▸ Goal of the exercise: Pictures left aside, return the lines below exactly, from the one with "index pip: (352, 319)" to the end, including both ends.

▬▬▬▬▬▬

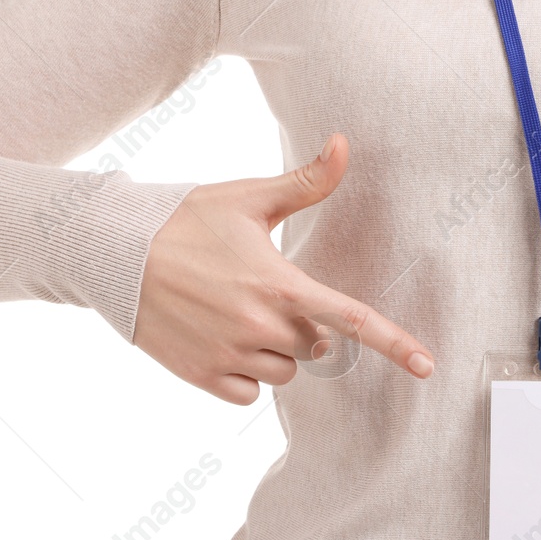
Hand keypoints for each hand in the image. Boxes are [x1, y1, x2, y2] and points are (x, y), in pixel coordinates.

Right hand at [132, 133, 433, 403]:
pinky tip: (221, 341)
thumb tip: (345, 144)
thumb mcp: (249, 197)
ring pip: (284, 374)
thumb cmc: (186, 220)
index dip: (395, 343)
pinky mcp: (200, 376)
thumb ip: (306, 181)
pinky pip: (249, 395)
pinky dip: (245, 377)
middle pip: (315, 348)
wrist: (112, 251)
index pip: (352, 319)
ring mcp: (229, 353)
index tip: (428, 366)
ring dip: (276, 354)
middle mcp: (259, 324)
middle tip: (267, 296)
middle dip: (304, 329)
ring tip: (237, 314)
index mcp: (279, 282)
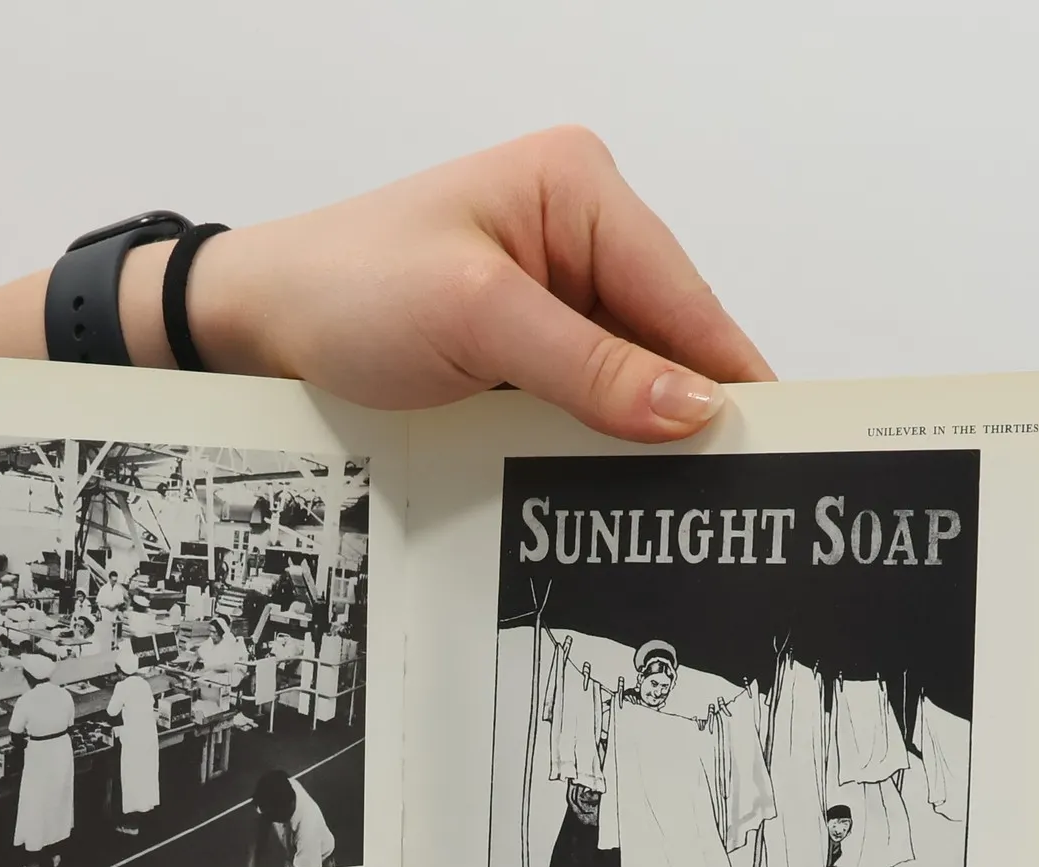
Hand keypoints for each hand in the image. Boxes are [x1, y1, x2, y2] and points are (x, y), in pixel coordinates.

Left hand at [146, 126, 774, 439]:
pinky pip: (585, 400)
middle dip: (685, 413)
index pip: (681, 292)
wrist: (261, 324)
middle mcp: (577, 232)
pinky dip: (595, 442)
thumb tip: (693, 408)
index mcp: (577, 188)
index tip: (777, 443)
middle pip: (665, 338)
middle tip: (729, 497)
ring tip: (677, 506)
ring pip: (629, 379)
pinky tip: (610, 488)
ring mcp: (553, 293)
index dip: (728, 372)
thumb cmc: (348, 289)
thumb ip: (590, 366)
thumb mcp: (476, 319)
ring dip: (639, 437)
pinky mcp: (527, 345)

▬▬▬▬▬▬

▸ Task answer:
index pip: (352, 319)
ring mcp: (229, 353)
index tip: (428, 366)
ring dip: (276, 354)
middle mcp: (259, 324)
middle tip: (267, 296)
middle dip: (304, 329)
ring tip: (237, 314)
index mcp: (279, 282)
Hand keypoints for each hand in the image. Boxes are [x1, y1, x2, y2] and points are (x, y), in pixel coordinates.

Left hand at [146, 126, 774, 439]:
pinky pip: (585, 400)
middle dip: (685, 413)
index pip: (681, 292)
wrist: (261, 324)
middle mcp: (577, 232)
pinky dip: (595, 442)
thumb tip: (693, 408)
index mcp: (577, 188)
index tip: (777, 443)
middle pip: (665, 338)
middle tip: (729, 497)
ring tip: (677, 506)
ring pip: (629, 379)
pinky tip: (610, 488)
ring mcp: (553, 293)
index dip: (728, 372)
thumb cmc: (348, 289)
thumb ip: (590, 366)
thumb mcp: (476, 319)
ring dip: (639, 437)
pinky mcp: (527, 345)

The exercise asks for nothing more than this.